Showing results for 
Search instead for 
Did you mean: 


Adept II

Feature request: expose newer AMD GCN / RDNA features as CL extension

Back in the early days of OpenCL AMD added the famous cl_amd_media_ops (2) to expose hardware features to the programmers. Sadly with some of there more recent or more hidden hardware features like GDS or the cross lane operations this is not the case - in fact using amdgpu-pro drivers or Windows Adrenaline it is almost impossible to use this features without external disassembler / assembler, which make it very painful to use, especially in quickly changing products or long programs.

Thus I wanted to propose two new extensions to be implemented, one that could be names  cl_amd_gds and one cl_amd_cross_lane_ops.

For the GDS I am aware that virtualization is an issue especially since it remains valid cross kernels, so I would suppose creating an own space qualifier __gds (similar to __global) that also needs to be initialized like global memory - so with special host functions doing the virtualization in software and its only available as kernel argument, but can not initialized within the kernel. Also access and barriers would be similar to access to __global.

For the cross lane operations it would be nice at least to have

gentypen amd_ds_bpermute(gentypen sourceRegister, uint lane) where lane is modulo laneSize (32 or 64), which can be received via CL_DEVICE_WAVEFRONT_WIDTH_AMD

gentypen amd_ds_permute(gentypen sourceRegister, uint lane)

and maybe some broadcast operation based on swizzle.

I think I would not be the only one loving to have easy access to this great hardware features.

1 Reply

Thank you for the feature request and sharing your suggestions.

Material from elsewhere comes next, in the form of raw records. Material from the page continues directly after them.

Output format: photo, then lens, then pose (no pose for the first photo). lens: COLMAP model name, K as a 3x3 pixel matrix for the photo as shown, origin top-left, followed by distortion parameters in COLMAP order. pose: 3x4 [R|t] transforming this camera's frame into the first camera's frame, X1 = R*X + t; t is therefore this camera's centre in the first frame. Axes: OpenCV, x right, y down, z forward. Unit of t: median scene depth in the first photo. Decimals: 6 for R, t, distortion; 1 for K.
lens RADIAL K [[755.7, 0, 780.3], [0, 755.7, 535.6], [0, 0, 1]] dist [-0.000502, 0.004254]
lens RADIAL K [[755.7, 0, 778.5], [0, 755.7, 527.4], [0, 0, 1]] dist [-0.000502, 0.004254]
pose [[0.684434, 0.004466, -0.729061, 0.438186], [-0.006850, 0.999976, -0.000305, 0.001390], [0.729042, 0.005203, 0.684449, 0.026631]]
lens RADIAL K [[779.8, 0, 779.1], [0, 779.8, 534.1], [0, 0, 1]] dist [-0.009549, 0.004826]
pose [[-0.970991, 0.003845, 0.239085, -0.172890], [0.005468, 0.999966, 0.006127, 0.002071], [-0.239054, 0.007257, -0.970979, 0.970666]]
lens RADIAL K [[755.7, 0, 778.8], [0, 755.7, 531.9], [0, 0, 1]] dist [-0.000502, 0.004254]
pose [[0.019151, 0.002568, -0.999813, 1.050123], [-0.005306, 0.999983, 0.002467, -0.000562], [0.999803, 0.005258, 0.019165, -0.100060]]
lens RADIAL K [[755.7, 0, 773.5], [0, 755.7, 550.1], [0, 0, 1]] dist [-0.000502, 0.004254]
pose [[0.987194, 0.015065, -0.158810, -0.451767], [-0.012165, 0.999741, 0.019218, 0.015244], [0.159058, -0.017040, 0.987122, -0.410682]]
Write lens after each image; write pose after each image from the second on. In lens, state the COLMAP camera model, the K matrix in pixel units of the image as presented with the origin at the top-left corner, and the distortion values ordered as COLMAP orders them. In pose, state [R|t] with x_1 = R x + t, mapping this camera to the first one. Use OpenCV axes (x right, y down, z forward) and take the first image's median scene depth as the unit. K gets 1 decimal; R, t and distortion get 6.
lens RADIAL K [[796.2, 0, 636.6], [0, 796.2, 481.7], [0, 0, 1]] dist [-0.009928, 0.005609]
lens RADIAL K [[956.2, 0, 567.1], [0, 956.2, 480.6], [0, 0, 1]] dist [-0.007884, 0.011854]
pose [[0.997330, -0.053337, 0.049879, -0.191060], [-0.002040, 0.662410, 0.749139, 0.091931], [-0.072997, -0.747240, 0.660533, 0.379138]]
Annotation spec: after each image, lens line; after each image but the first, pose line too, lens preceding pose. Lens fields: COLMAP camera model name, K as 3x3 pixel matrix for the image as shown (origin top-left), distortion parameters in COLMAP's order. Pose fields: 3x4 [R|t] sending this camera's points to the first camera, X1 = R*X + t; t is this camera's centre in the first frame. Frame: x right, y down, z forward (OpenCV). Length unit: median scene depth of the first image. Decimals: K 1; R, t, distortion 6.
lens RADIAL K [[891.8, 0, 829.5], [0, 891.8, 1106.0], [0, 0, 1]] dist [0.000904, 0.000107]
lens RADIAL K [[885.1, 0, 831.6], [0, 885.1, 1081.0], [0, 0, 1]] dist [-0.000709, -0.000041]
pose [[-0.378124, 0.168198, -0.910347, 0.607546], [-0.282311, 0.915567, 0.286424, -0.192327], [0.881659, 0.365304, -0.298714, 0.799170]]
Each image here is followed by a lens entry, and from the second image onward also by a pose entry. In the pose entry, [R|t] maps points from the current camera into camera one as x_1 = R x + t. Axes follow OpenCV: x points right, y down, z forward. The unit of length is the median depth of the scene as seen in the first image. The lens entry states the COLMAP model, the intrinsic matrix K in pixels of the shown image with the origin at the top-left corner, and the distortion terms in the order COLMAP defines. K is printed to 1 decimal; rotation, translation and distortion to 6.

I'll pass this on to the appropriate team.

Regarding the cross-lane instructions, I would like to mention one point here. Though the cross-lane instructions are not directly exposed to OpenCL, the OpenCL compiler can produce the cross-lane instructions against the subgroup functions. So it depends on what you want to do with those instructions. For example, if you want to do a scan, reduction, broadcast, or ballot, you already have the subgroup functions for that purpose.